One of the strategists told this writer: “The idea was to tell the people that fine, BJP has given these things (doles) to you but here are the other things we will give you if you elect us.” Basically, the Congress drew a lesson from the fable about Birbal drawing a bigger line when asked to make the other line shorter. What Rahul Gandhi has been trying all along is to make the other line (read Modi and his government) shorter by scratching it frantically.

Conscious that the people might treat its promises as election gimmicks, the Congress called them “five guarantees” and launched a campaign to connect the people with them.

For instance, one of the guarantees is to bring a law to “cancel” the Citizenship (Amendment) Act. Congress workers went door-to-door to urge people that if they were opposed to the CAA, they should write their message on their traditional gamosas and give them to the Congress, which would be placed at an anti-CAA memorial. By the third week of February, the Congress had collected over one lakh gamosas. Similarly, to drive the message about its guarantee of five lakh government jobs, the Congress put up an online job registration, asking the youth to fill it up with their mobile number and email address and keep the ID saved. Close to two lakh people registered themselves for the promised jobs.

Remember the BJP’s ‘Ek Note, Kamal par Vote’ campaign in the run up to the 2014 Lok Sabha election? On the campaign trail in Bihar, I had stopped by at a salon. While chatting, the barber had told me, “I gave Rs 5 to kamal (lotus) in the box. Now I am committed (to the BJP).” Looking at how the Congress went about connecting the people with its ‘five guarantees’, Rahul Gandhi must have realised why his slogan of NYAY (minimum income guarantee scheme under which the Congress promised Rs 72,000 per annum) failed to resonate in the 2019 Lok Sabha election.

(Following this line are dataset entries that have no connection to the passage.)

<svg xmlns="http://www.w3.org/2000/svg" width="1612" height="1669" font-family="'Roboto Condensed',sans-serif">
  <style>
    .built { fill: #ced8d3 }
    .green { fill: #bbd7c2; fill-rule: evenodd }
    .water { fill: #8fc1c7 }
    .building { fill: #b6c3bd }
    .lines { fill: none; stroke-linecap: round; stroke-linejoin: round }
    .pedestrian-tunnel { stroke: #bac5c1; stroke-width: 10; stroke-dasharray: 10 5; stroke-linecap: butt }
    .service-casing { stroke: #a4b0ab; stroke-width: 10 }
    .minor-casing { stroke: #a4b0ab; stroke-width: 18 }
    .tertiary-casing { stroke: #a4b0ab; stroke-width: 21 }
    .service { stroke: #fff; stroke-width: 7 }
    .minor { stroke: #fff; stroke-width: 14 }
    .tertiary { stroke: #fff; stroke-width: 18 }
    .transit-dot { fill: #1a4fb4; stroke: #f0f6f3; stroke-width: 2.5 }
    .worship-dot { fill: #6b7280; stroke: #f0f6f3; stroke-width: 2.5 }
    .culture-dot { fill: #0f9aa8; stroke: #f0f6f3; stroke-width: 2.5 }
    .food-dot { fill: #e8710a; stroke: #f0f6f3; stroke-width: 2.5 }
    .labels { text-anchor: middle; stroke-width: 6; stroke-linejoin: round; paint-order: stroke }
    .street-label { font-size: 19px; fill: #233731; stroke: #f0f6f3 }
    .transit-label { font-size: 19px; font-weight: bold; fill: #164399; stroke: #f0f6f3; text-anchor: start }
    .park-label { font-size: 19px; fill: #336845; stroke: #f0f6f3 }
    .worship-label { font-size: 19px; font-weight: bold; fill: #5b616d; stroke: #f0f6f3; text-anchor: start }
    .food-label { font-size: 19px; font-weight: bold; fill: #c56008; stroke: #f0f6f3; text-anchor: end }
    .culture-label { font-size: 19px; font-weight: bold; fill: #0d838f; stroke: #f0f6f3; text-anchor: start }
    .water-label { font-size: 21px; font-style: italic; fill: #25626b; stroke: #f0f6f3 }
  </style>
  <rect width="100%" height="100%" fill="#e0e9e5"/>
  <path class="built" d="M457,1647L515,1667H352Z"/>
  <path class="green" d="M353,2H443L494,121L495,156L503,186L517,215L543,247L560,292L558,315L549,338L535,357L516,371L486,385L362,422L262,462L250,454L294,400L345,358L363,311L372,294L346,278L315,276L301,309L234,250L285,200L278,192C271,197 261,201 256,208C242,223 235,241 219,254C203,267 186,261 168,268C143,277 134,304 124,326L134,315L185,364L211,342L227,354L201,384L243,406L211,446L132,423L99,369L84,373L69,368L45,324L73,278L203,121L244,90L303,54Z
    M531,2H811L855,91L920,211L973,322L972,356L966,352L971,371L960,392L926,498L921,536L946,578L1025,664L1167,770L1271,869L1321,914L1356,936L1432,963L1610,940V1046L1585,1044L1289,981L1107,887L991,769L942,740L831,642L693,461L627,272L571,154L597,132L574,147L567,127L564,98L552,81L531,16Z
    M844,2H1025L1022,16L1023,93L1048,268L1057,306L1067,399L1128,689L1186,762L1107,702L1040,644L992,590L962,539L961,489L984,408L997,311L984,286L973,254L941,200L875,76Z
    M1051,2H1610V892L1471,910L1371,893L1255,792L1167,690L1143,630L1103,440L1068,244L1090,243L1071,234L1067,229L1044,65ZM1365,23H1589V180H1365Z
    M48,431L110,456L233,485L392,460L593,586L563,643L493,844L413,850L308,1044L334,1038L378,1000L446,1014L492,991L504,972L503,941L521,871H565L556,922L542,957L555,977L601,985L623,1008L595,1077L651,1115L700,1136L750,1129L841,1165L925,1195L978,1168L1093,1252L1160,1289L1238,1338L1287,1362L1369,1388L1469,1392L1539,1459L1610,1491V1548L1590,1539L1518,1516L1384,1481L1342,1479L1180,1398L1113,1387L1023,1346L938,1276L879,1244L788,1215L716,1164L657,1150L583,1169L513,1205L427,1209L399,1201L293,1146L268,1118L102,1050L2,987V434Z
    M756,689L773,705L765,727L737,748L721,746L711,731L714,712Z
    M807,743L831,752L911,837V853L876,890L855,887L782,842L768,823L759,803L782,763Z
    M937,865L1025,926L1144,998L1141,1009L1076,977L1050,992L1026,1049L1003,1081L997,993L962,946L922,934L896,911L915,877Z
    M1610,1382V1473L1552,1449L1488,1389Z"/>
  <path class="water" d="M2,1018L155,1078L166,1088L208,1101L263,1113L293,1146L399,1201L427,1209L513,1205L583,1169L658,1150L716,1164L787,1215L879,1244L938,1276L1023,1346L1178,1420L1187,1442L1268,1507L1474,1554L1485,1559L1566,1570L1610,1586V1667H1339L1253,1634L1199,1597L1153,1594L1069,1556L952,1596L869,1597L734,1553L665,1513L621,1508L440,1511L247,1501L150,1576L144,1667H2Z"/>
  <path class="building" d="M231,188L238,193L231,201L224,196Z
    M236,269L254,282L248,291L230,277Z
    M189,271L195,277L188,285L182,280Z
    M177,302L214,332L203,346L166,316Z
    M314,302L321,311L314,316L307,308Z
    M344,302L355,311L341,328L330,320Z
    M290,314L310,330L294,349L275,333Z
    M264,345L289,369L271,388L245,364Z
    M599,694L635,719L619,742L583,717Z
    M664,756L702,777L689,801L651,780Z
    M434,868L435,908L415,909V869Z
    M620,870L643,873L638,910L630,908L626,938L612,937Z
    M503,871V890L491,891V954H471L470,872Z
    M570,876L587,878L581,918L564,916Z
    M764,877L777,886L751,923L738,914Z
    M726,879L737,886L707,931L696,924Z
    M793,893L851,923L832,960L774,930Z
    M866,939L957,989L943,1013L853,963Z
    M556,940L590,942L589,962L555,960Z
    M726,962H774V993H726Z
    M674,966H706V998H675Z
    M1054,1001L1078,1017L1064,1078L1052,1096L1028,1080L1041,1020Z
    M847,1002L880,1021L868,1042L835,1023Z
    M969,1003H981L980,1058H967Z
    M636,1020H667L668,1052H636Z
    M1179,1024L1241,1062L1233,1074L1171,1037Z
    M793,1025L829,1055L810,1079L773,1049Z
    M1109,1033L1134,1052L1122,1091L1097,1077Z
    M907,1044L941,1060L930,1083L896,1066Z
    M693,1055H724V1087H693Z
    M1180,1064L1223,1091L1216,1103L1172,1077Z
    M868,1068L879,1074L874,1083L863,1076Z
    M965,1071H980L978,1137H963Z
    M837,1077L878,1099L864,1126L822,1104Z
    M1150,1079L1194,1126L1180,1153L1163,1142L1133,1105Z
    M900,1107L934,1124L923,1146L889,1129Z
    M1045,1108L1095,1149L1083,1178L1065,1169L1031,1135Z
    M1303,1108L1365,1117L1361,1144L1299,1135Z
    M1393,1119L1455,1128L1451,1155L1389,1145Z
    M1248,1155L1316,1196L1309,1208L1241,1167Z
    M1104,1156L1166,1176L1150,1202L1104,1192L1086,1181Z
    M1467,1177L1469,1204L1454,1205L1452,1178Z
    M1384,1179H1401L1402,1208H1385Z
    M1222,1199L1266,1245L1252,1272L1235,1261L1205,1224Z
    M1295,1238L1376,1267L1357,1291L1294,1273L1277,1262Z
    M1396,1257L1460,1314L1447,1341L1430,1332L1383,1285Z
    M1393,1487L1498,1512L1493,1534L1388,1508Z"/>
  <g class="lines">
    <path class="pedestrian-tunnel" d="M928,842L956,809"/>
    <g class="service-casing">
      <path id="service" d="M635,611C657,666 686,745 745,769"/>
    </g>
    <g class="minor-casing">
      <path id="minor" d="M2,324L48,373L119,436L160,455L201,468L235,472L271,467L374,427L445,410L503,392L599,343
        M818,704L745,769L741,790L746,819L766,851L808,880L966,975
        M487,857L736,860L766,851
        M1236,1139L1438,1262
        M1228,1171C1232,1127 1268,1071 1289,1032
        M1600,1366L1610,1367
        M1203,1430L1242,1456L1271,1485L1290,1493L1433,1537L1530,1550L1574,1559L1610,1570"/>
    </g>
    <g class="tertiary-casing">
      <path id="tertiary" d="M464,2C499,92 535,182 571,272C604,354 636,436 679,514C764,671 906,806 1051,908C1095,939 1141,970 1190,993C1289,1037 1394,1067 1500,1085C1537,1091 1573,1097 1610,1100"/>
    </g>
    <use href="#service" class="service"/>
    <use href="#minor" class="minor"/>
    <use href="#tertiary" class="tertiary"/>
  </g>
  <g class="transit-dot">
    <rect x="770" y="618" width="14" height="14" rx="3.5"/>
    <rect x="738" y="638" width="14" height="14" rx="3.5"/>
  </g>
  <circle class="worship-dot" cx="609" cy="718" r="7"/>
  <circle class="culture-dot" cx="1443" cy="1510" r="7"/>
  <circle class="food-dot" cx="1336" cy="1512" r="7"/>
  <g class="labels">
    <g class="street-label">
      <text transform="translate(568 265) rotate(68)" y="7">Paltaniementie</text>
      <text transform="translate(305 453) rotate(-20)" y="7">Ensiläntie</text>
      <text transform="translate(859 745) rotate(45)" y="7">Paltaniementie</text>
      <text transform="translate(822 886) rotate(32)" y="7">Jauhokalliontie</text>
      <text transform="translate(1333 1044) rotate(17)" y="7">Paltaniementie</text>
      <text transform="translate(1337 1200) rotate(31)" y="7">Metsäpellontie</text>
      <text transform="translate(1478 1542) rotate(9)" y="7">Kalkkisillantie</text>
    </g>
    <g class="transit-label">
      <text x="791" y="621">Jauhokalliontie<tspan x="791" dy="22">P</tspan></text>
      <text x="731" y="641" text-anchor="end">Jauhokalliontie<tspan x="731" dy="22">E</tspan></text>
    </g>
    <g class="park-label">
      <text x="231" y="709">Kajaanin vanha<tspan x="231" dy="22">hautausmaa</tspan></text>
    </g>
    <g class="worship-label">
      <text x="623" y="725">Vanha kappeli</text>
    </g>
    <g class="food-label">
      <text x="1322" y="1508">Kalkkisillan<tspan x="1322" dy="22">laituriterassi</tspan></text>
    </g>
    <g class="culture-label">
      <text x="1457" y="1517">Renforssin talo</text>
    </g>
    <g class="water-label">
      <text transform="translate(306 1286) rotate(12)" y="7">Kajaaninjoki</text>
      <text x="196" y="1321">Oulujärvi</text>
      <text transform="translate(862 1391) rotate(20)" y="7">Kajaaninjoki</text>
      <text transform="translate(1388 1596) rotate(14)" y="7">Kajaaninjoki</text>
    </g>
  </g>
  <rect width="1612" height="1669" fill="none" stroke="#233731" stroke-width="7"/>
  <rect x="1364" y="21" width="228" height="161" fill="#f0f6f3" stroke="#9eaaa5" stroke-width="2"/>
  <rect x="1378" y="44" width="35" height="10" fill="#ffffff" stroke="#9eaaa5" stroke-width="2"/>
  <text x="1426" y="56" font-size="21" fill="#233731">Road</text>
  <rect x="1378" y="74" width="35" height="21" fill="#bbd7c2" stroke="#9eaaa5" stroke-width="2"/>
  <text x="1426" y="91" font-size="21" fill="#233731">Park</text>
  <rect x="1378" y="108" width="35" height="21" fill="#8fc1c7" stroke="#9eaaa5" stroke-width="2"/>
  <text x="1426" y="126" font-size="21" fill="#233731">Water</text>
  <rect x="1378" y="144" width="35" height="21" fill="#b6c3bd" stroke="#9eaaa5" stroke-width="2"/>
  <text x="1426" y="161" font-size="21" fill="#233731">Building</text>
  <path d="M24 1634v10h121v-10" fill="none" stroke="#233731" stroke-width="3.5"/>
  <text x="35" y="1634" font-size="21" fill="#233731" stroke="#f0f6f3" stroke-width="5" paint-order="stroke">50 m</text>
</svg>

Also read: Behind BJP’s rise in Assam, a quiet RSS push that began before Modi, Shah & Sarma were born


A collective face

In the absence of a face with pan-Assam appeal, the Congress sought to put up a collective face, launching fortnight-long ‘Let’s Save Assam’ bus yatras from four places — each led by CM aspirants, including Gaurav Gogoi, Sushmita Dev, Pradyut Bordoloi and Debabrata Saikia. These leaders were made to stay with party workers during the journey, not in hotels. “As a result, there was not a single report in local papers about infighting in the Congress all through the campaign period,” a party insider claimed. There were no quotas of candidates allotted to prominent party leaders. Half-a-dozen prominent leaders were informally made part of the screening committee, over and above those appointed by the high-command. If there were differences of opinion over a particular candidate, results of three surveys were taken out to overrule objections. The central election committee meeting to finalise candidates took place, for the first time, at the state headquarters, with Central leaders joining online.

The BJP made Congress’ alliance with Badruddin Ajmal’s AIUDF a poll issue but the opposition party refused to join issue. There were no attempts to assert party leaders’ Hindu credentials, like Rahul Gandhi being a janeudhari Dattatreya Brahmin. Instead, the Assam Congress sent out a subtle message by sending its candidates to offer prayers in temples on the day of voting in Upper Assam.

The Congress party’s Assam campaign is in sharp contrast with Rahul Gandhi’s negative political strategy, marked by persistent attacks on PM Modi whose popularity remains undiminished and on his governance model whose approval rating gets validated in one election after another.

On 2 May, the Congress party’s poll strategy in Assam may or may not pay electoral dividends but it’s a template Rahul Gandhi may like to explore, given the consistent failure of his style of politics. He may want to try drawing a bigger line at the national level, for a start.